Operator, Conference Operator
Thank you. There appear to be no further questions. I'd like to turn the conference back over to Zymeworks for closing remarks.
Kenneth Galbraith, Chair and CEO
Well, that's great. Thank you operator, and thanks everyone for spending some time with us and for your questions. As you're aware, we've had a pretty exciting few months at Zymeworks on many different levels, and I'm so pleased that our hard work has allowed us to be able to achieve many of the key milestones that I laid out hopefully very clearly on January 15th when I took over as CEO. For us, 2022 is not done yet; we have a number of data announcements coming out at SITC and San Antonio, and then we're very much looking forward to reporting our top-line data from our BTC study before the end of 2022 and then look forward to discussing with you in early January of 2023 and talking clearly about our key goals and milestones for 2023 and provide some financial guidance given the fact that our financial position is expected to be transformed by the opt-in of Jazz in our partnership after the BTC data is delivered to them.

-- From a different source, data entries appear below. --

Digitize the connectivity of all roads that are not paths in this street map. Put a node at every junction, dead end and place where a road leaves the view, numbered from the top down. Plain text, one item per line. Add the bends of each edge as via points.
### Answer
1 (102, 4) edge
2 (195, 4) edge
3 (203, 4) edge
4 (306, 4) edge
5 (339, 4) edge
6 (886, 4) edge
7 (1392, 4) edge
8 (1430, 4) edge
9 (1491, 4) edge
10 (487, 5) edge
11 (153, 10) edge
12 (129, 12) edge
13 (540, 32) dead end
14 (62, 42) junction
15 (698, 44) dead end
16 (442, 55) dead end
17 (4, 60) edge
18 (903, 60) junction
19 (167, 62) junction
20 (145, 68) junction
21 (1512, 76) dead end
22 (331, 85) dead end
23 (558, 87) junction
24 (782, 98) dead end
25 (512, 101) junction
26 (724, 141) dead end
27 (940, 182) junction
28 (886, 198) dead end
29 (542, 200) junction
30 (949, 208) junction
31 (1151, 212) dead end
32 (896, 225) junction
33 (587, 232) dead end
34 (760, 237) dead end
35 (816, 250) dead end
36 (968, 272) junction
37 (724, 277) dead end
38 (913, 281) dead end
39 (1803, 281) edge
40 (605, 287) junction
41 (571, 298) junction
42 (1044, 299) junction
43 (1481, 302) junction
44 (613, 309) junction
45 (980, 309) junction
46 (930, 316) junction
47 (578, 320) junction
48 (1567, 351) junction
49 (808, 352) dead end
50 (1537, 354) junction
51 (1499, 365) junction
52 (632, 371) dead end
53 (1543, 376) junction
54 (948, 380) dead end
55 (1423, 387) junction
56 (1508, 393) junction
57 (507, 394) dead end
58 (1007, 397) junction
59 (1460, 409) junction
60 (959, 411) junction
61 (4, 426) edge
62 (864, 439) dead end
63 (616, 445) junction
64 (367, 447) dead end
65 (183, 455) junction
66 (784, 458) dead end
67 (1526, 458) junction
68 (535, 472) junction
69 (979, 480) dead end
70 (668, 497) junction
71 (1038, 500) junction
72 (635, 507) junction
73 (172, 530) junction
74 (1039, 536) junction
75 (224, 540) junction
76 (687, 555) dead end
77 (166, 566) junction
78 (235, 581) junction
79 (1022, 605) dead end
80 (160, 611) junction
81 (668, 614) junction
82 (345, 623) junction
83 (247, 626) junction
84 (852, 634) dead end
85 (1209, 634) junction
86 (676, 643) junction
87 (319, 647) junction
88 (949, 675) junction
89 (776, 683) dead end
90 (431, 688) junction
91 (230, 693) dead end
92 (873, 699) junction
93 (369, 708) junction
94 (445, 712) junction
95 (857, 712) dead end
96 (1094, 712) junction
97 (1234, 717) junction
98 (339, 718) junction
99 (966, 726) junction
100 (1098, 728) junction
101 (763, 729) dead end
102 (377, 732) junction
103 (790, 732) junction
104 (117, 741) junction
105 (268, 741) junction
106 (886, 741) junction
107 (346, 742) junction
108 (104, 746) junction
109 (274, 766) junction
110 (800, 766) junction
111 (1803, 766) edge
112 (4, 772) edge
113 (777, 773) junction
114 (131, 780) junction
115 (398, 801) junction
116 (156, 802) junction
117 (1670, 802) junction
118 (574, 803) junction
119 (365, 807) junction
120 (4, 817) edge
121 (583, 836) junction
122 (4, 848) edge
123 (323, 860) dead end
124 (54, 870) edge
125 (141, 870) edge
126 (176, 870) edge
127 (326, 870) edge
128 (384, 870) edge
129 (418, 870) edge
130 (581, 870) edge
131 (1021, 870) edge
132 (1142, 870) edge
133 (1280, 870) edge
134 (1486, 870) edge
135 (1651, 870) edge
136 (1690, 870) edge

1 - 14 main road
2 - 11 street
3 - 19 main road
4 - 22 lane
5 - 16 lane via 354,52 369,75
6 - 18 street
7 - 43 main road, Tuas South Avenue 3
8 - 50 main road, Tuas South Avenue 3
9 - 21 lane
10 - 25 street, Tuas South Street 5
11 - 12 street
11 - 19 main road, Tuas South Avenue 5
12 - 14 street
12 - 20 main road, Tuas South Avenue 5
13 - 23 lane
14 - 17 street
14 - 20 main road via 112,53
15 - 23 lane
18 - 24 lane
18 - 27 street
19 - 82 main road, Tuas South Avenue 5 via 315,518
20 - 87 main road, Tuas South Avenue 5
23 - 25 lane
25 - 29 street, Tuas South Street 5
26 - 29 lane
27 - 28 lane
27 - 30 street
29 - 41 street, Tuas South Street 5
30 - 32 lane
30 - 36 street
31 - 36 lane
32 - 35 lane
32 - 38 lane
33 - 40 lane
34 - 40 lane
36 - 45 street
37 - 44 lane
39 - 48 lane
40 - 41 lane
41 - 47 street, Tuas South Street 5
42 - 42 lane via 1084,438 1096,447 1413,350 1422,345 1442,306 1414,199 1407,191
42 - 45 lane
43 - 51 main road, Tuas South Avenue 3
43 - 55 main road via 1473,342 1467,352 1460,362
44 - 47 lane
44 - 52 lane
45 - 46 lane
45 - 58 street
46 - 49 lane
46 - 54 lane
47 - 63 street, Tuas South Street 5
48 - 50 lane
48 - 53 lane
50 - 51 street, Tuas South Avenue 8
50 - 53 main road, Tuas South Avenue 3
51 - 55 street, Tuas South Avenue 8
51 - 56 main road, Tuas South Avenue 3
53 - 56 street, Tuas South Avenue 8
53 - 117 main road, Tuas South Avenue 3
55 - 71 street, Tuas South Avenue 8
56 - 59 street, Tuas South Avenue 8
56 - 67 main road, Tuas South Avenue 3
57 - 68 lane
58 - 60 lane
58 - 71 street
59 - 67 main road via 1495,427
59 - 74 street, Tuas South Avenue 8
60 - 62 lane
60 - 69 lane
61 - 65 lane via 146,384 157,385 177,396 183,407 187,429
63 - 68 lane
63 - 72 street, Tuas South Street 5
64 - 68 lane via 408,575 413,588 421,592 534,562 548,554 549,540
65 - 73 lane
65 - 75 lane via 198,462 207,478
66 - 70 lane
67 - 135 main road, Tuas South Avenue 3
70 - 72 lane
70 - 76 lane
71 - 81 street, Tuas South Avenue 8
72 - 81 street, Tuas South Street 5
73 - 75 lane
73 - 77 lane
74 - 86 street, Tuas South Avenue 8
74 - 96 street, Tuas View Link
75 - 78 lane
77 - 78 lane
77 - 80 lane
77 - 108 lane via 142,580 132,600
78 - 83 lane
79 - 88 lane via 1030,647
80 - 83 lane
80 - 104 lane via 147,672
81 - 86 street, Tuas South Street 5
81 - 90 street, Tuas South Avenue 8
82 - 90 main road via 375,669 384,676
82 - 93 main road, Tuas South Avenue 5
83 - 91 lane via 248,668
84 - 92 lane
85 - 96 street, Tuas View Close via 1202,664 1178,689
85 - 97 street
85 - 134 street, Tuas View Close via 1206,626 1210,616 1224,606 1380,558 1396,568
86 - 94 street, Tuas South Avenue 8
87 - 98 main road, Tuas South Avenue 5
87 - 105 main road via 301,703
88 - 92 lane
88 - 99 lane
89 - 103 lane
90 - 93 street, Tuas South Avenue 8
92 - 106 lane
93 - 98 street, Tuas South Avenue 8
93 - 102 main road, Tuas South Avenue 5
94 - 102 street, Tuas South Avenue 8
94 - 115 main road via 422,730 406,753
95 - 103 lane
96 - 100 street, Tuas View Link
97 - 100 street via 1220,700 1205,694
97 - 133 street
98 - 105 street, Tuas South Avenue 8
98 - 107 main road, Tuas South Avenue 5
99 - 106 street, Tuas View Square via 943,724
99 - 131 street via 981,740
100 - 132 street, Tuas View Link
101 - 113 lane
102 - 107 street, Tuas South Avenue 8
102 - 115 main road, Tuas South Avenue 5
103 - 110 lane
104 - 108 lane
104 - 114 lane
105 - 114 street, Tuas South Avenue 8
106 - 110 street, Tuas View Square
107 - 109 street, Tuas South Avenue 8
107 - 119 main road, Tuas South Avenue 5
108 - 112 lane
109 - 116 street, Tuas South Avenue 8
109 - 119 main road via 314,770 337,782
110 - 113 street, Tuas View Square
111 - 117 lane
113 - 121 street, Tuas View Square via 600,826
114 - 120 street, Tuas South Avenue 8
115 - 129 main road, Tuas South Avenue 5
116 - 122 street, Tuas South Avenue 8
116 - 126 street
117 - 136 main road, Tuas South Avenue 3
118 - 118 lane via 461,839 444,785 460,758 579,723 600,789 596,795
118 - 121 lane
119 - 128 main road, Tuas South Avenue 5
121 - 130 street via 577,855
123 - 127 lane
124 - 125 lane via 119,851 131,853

We’re really excited about the position of the company right now and how hard we worked to put ourselves in this position, and we’re very excited about the next couple of months in 2022 and very much looking forward to having continued performance with our team during 2023 and look forward very much to laying that out for you in early January next year. So thank you very much and have a nice day.
Operator, Conference Operator
Ladies and gentlemen, this concludes today's conference call. You may disconnect your lines. Thank you for participating and have a pleasant day.